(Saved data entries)
==============================

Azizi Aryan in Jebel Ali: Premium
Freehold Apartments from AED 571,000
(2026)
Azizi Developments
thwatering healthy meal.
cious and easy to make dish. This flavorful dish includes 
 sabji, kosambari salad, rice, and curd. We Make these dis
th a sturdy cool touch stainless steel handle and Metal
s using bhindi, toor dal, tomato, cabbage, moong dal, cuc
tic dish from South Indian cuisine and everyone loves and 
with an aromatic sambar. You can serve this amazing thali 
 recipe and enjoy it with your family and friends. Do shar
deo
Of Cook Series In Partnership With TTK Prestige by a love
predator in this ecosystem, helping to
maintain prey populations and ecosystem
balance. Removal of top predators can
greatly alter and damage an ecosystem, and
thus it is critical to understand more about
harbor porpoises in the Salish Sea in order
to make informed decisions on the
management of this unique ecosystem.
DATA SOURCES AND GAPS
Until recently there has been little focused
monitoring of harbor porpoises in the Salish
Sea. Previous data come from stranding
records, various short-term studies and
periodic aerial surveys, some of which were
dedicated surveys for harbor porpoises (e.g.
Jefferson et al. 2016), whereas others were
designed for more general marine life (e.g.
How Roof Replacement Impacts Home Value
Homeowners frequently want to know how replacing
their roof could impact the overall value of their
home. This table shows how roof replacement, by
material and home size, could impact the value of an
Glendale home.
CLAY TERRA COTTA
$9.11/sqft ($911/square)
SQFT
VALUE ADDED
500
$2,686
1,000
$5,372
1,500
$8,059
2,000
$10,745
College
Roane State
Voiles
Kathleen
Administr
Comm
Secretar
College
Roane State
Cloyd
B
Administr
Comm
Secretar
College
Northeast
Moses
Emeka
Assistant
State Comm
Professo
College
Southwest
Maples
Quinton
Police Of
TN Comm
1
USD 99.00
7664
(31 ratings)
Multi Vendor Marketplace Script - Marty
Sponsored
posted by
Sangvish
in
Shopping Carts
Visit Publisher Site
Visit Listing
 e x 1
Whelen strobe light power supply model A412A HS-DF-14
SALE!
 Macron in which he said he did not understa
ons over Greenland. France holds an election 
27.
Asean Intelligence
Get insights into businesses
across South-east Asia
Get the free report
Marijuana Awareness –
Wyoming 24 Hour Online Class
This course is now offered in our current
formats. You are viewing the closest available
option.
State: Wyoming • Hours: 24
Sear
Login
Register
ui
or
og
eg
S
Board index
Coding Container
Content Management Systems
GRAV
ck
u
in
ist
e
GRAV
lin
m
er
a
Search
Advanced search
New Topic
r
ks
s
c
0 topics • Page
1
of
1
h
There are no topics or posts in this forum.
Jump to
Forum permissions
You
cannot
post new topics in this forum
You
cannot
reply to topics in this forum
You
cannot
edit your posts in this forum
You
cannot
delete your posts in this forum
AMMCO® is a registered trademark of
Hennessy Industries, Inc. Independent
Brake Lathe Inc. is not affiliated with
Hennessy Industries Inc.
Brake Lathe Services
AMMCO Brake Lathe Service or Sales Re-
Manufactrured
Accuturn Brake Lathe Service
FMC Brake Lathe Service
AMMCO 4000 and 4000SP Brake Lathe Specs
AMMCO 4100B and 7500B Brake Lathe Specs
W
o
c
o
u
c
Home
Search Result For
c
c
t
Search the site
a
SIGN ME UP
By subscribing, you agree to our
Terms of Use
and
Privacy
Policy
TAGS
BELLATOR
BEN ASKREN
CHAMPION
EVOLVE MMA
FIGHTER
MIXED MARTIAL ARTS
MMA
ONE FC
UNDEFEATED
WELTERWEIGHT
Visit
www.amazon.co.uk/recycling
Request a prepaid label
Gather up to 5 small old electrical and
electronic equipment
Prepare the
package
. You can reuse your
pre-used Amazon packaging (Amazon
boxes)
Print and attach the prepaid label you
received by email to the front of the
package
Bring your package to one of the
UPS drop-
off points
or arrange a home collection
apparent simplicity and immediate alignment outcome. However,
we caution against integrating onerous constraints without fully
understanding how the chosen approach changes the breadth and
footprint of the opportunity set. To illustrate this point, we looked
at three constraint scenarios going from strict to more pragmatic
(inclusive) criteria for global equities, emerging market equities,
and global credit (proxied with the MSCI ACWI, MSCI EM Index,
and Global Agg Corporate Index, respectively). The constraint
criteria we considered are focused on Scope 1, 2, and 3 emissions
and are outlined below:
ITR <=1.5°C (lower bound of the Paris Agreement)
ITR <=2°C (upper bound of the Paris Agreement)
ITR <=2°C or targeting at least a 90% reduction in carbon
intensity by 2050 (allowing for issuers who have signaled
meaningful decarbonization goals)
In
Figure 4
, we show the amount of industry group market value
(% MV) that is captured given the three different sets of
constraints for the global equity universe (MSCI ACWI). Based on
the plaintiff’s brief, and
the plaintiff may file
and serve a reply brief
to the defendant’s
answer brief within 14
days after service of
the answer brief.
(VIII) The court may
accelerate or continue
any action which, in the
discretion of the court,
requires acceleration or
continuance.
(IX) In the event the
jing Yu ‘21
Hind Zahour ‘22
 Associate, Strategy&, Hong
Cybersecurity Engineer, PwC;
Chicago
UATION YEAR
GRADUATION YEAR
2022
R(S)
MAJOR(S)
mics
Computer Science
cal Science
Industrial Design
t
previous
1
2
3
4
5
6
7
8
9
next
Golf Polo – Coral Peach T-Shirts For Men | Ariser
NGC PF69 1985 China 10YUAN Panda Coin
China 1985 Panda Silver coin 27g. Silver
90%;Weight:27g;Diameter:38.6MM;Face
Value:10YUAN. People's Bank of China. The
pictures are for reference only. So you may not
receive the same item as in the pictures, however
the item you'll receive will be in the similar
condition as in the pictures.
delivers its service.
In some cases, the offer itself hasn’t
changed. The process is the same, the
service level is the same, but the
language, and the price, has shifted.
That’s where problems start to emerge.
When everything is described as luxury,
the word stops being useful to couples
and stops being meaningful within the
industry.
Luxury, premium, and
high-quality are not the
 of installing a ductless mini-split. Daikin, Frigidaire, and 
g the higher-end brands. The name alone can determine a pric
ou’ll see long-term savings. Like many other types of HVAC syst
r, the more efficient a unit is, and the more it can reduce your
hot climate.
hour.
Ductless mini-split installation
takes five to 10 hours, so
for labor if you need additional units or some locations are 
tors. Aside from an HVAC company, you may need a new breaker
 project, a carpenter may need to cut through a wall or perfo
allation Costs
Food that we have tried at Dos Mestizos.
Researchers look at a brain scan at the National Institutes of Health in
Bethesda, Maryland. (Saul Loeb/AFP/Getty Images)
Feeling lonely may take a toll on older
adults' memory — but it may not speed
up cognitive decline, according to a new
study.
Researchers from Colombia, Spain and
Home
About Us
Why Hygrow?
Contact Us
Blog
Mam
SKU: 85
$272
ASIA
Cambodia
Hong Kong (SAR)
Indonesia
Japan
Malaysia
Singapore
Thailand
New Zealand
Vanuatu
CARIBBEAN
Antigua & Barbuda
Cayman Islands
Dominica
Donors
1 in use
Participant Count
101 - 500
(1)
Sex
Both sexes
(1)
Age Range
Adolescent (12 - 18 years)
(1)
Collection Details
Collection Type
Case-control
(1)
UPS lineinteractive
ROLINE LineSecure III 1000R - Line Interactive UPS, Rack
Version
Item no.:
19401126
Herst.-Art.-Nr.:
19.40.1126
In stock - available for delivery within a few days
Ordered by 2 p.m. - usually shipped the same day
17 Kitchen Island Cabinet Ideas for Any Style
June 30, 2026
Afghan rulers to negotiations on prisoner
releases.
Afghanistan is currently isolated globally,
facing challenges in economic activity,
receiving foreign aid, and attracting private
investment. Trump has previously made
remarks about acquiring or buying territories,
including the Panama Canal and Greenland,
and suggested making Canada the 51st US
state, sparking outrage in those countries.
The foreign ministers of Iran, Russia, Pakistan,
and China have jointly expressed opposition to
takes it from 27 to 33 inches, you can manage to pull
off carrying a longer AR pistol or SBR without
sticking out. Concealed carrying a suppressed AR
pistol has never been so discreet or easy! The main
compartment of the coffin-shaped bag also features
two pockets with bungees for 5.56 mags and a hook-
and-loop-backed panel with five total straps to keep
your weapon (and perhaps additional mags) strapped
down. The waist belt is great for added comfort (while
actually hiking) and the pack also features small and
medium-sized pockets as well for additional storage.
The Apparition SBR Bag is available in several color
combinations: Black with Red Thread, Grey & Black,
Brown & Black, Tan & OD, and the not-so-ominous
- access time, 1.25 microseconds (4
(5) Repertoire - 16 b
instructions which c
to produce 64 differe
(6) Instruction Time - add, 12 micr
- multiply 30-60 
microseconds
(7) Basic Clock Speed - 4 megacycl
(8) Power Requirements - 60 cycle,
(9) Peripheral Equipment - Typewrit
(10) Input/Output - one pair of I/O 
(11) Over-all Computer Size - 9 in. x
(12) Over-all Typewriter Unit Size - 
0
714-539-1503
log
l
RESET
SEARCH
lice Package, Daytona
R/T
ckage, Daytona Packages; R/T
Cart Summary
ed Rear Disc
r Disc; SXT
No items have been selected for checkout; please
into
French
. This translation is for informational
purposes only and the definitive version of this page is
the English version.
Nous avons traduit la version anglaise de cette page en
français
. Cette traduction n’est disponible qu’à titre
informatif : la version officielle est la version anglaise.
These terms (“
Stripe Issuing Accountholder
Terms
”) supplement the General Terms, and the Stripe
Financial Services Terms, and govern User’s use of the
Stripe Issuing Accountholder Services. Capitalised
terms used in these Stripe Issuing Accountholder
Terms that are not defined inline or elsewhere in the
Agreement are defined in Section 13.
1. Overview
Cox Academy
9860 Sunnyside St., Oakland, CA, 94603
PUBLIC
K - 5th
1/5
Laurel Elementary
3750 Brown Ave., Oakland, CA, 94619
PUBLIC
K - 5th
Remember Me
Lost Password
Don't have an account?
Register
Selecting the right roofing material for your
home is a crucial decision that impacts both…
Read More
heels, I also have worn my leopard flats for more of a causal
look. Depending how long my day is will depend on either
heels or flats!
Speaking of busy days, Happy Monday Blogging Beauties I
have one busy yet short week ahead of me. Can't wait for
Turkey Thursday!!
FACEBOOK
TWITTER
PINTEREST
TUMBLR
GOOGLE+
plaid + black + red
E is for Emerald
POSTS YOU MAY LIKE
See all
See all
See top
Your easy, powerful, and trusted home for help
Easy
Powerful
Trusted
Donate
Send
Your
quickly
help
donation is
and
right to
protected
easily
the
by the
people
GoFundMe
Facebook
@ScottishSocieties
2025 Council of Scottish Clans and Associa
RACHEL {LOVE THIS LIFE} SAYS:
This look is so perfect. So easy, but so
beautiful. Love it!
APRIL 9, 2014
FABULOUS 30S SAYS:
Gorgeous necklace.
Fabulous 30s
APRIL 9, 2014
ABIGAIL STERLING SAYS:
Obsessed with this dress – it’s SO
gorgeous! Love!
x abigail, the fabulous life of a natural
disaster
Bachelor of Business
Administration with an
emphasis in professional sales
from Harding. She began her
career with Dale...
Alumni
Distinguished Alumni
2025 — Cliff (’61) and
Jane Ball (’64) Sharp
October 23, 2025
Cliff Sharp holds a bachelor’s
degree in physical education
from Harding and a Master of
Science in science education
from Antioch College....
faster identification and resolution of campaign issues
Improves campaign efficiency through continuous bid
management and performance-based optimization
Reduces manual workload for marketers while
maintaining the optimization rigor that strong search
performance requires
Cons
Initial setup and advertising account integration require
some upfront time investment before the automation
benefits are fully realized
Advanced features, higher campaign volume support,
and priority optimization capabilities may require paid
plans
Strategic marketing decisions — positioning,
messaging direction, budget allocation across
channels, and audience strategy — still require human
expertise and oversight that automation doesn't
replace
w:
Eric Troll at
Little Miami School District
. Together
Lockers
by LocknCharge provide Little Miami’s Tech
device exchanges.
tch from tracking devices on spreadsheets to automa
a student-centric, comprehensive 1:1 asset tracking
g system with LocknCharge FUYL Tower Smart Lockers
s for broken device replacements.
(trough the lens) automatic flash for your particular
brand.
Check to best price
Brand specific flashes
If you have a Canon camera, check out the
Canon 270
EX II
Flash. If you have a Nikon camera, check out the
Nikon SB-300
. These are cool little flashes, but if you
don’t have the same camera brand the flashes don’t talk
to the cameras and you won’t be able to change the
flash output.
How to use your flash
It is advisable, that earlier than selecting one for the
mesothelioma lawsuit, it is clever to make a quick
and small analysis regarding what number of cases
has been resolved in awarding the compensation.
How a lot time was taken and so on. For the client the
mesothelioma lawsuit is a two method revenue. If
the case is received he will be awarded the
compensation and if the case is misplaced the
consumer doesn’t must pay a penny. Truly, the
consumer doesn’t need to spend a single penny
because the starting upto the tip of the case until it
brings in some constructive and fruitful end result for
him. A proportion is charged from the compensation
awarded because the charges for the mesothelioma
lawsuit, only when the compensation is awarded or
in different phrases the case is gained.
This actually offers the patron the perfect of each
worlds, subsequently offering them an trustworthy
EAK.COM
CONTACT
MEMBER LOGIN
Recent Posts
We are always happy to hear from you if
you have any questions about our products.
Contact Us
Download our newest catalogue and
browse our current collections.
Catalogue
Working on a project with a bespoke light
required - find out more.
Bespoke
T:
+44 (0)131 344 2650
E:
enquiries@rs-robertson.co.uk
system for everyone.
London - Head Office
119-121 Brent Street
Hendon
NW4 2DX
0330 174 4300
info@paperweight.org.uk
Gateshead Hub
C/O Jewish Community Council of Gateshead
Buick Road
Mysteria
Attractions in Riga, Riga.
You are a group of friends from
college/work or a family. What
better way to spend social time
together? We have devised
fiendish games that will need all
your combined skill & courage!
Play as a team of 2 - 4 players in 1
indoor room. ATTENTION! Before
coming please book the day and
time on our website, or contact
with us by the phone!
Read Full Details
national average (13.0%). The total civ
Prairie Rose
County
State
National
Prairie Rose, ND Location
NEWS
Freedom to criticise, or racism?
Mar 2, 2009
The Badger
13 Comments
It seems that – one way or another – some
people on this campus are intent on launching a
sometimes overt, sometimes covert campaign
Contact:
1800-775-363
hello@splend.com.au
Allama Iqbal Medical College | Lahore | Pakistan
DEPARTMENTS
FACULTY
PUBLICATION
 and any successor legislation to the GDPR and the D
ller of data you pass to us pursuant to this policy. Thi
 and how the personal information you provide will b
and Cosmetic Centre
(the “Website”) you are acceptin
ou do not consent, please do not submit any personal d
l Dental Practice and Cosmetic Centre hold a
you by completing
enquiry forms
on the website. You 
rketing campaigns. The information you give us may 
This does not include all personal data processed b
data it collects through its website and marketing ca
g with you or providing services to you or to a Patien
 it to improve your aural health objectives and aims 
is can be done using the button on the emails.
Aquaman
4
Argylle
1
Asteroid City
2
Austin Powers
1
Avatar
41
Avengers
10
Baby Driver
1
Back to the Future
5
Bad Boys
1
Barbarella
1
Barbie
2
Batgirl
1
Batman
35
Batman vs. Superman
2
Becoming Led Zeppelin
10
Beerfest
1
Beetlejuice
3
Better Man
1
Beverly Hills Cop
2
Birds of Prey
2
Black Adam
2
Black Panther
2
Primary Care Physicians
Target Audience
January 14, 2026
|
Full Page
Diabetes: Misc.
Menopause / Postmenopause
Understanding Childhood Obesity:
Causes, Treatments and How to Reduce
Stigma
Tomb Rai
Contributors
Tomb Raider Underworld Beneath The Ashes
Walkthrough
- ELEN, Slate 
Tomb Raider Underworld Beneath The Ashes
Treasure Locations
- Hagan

==============================

**About this task**
Lines from the entries that contain the string "without" must be found and copied.

**Solution to the exercise**
we caution against integrating onerous constraints without fully
off carrying a longer AR pistol or SBR without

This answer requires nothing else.